Token-efficient data formats without escaping

Anthropic’s Claude API uses a modified XML syntax to minimize escaping:

<content>She said "hello" to me</content>

No escaping needed for quotes. But try mapping a record to XML:

<record>
  <name>app</name>
  <version>1.0</version>
  <config>
    <port>8080</port>
  </config>
</record>

XML becomes verbose and token-heavy for nested data. NUON handles this better:

{name: app, version: "1.0", config: {port: 8080}}

Bare strings work without quotes, saving tokens.

However, NUON still escapes strings with quotes or backslashes. Say you’re reading a TOML config file:

# example.toml
name = "my-app"
version = "1.0.0"

When you serialize it to NUON:

open --raw example.toml | to nuon

Output:

"# example.toml
name = \"my-app\"
version = \"1.0.0\"
"

At least NUON doesn’t escape newlines, but quotes still get escaped. This breaks AI tooling—models see tokens, not characters. \" might be one token or two. Find-replace becomes fragile because the model’s token boundaries don’t match what humans see as strings. Escaping makes these operations delicate and error-prone.

SNUON: Simple NUON

SNUON (Simple NUON) is a token-efficient data format that extends NUON by using raw strings to eliminate escaping. When a string contains quotes or backslashes, SNUON uses Nushell’s raw string syntax (r#'...'#). Otherwise it’s identical to NUON.
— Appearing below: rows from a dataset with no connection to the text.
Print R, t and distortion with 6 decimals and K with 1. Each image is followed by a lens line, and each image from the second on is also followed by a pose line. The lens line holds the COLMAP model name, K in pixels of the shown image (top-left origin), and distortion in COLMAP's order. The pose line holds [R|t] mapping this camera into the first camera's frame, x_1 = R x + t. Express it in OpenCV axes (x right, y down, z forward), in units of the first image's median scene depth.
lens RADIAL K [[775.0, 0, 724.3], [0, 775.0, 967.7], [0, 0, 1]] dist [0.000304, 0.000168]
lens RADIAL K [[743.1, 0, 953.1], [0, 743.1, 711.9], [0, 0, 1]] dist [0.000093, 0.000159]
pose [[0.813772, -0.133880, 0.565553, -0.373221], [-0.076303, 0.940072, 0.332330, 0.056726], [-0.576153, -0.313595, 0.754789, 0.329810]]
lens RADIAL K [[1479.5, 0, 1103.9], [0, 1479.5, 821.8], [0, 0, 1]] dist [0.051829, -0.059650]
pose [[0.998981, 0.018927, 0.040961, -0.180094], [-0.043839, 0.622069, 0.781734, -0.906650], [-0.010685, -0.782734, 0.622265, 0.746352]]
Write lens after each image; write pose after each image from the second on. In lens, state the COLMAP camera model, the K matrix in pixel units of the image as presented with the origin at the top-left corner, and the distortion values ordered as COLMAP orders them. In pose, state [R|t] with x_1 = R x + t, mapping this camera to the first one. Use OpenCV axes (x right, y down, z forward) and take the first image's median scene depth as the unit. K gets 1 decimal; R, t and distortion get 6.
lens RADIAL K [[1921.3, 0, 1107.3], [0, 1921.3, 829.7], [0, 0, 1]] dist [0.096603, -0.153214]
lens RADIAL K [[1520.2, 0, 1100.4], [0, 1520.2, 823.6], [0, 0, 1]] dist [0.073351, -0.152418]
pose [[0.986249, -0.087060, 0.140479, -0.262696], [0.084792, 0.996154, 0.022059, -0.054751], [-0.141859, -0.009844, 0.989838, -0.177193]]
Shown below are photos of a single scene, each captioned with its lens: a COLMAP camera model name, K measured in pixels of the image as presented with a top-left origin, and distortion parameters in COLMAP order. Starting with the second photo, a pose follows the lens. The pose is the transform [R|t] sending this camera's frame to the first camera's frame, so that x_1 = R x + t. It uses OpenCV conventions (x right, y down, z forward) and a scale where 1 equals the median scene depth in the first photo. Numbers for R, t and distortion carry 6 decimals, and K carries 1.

Raw strings solve escaping

Instead of escaping quotes and backslashes, SNUON uses raw strings. The same example becomes:

open --raw example.toml | to snuon

Output:

r##'# example.toml
name = "my-app"
version = "1.0.0"
'##

The string is exactly what you see between r##' and '##—no escaping needed.

Model bias

When models see escaped strings in context, they learn to output escaped strings. SNUON fixes this—input and output use the same format:

r##'# example.toml
name = "my-app"
version = "1.0.0"
'## | str length

Output: 61

The raw string works directly in Nushell. Models see the same syntax they should generate. No translation between escaped and unescaped forms. The format biases models toward correct output.